Fallston Group

Building Strengthening & Defending reputations

Police Should Be Police, Not Personal Service Agents

As more details emerge in the Anne Arundel County (MD) Executive misconduct allegations, it is becoming alarmingly clear that the members of John Leopold’s police security detail were allegedly used for much more than protecting people.  In fact, during a recent news story reported by Baltimore’s CBS affiliate, WJZ-TV, many embarrassing details are now coming to light – http://baltimore.cbslocal.com/2012/08/10/officers-leopold-ordered-firing-of-county-worker/.

The concept of elected officials using members of their sworn security teams for personal errands is nothing new; many sworn officers have been asked to make dry cleaning pick-ups, bank deposits, grocery store runs, etc. during their normal tours of duty.

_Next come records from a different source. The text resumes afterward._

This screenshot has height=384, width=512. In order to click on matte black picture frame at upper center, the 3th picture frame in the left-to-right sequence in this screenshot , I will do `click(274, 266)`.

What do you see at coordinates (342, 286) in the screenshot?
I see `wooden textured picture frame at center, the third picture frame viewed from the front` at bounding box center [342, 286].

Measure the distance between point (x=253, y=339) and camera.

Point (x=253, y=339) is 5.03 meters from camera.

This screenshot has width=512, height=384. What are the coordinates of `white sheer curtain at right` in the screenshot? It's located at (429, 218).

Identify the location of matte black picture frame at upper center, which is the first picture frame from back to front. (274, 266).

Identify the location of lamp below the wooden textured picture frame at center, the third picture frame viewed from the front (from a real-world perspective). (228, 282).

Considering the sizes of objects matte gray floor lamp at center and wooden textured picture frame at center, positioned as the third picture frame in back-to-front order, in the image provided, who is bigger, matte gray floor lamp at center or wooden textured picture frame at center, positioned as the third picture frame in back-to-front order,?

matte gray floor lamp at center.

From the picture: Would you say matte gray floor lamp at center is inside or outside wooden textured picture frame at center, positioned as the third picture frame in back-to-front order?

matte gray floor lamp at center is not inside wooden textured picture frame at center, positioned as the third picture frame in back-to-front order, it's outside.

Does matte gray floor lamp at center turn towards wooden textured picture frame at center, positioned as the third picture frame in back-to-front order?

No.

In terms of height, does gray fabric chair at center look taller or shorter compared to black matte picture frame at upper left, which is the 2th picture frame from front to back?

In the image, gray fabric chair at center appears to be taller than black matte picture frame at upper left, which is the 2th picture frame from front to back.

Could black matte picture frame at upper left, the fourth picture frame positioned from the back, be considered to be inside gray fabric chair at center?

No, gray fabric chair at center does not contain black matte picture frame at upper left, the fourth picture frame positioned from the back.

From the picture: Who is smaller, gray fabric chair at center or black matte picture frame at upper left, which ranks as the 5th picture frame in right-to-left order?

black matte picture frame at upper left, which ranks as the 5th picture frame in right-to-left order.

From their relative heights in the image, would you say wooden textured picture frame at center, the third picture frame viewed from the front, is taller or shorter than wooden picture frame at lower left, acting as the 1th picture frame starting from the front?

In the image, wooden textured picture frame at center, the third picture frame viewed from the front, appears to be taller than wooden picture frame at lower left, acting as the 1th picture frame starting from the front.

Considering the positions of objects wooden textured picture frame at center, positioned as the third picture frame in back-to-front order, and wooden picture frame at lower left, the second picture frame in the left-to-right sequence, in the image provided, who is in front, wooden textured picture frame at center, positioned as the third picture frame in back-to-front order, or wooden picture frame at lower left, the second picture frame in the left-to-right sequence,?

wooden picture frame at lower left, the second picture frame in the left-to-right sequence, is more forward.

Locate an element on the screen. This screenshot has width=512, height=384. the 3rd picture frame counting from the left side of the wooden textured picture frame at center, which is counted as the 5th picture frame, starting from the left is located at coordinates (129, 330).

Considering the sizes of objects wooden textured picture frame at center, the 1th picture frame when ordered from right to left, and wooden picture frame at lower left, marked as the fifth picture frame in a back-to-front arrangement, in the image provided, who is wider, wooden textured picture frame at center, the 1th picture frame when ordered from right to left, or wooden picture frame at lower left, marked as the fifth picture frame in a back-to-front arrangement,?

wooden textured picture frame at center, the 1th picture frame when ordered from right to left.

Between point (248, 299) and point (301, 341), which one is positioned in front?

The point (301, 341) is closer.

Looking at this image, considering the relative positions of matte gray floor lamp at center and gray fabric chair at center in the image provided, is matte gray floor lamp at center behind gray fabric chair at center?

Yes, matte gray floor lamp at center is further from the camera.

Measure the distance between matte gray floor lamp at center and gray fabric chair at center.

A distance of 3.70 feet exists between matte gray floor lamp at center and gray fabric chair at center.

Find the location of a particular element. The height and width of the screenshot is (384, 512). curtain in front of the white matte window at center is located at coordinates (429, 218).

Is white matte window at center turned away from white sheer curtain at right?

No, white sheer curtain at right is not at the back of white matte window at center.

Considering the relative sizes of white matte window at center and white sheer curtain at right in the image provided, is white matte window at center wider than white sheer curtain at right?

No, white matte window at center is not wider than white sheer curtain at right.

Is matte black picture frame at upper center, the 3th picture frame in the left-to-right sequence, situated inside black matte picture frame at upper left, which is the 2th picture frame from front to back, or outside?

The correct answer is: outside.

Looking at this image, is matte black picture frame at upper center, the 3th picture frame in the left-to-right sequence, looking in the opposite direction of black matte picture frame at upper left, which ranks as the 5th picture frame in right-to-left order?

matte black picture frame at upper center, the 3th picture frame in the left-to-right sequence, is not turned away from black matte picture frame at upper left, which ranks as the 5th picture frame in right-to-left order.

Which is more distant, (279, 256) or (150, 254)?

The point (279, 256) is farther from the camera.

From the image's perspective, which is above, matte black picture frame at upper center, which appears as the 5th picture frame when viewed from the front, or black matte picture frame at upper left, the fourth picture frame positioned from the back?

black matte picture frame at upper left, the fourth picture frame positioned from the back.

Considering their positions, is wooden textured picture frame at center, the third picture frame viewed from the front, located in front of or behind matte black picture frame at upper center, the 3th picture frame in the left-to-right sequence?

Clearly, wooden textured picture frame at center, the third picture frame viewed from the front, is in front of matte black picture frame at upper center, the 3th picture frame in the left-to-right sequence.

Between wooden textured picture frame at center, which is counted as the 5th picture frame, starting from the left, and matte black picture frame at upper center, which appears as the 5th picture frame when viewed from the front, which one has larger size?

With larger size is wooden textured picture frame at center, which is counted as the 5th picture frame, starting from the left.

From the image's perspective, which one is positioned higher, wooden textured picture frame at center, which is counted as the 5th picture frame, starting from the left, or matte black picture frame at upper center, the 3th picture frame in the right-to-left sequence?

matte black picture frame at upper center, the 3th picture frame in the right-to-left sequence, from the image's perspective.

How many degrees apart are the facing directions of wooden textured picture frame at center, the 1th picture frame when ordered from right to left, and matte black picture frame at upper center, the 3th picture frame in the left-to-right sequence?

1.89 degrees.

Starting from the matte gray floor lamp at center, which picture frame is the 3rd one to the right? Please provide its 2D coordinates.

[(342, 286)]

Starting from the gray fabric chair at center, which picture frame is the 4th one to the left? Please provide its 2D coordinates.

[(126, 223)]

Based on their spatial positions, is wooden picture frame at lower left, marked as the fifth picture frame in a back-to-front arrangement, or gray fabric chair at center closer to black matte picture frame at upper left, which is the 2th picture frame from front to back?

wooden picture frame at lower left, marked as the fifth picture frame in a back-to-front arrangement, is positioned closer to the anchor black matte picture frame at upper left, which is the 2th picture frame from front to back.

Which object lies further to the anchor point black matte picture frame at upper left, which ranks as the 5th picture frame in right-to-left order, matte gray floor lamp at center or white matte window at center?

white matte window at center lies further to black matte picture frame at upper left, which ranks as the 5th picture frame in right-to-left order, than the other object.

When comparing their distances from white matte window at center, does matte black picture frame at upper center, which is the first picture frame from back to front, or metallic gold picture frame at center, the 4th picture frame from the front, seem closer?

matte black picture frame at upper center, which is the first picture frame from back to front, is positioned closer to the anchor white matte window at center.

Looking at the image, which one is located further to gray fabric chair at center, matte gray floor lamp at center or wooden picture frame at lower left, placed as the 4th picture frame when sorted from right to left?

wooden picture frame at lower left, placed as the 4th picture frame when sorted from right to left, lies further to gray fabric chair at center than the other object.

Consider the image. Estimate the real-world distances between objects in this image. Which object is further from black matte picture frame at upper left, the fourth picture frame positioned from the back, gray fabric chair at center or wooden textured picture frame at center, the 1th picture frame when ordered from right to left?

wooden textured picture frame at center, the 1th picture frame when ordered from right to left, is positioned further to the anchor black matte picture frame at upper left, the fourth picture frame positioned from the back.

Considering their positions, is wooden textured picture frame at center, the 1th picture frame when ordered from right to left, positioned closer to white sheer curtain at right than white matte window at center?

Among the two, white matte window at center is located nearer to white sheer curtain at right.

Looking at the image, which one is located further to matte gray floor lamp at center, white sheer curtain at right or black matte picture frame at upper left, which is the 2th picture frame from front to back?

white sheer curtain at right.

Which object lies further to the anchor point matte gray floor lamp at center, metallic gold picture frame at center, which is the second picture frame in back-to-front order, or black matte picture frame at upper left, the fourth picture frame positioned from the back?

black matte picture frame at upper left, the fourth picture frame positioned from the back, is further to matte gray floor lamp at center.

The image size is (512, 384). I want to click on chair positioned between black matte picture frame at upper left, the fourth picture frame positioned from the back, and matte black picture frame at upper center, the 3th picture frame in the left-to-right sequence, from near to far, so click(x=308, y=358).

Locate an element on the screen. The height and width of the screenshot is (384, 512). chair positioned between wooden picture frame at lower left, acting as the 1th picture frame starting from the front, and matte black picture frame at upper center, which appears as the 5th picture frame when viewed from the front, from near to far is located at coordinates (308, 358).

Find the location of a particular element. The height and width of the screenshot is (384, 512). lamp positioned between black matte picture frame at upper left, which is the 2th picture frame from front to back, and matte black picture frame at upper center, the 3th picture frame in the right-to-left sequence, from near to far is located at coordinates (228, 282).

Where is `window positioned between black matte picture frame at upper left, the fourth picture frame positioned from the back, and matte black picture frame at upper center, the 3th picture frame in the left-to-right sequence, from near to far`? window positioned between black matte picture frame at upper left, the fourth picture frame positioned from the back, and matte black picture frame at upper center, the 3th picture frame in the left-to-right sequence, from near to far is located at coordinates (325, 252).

This is a huge gray area in public service that must be addressed and appropriately codified at the highest levels.

Quite candidly, officers don’t want to complain because they don’t want to lose their positions or run the risk of being on the “outs” with administration officials.  Law enforcement leadership has the obligation to weigh-in and make certain sworn members of police agencies are doing what they were trained to do, not run menial errands for those they are sworn to protect. As a citizen, I don’t want officers running personal errands, posting campaign signs or building investigative dossiers of those that may run against the elected officials they are sworn to protect. Police should be police, not personal service agents; police officers should be investigating criminals, not political foes.

Bottom line – when our nation’s police officers take an oath to  “serve and protect,” the term “serve” doesn’t apply to elected officials who choose to inappropriately utilize the highly-trained, scarce resources of our nation’s public safety entities.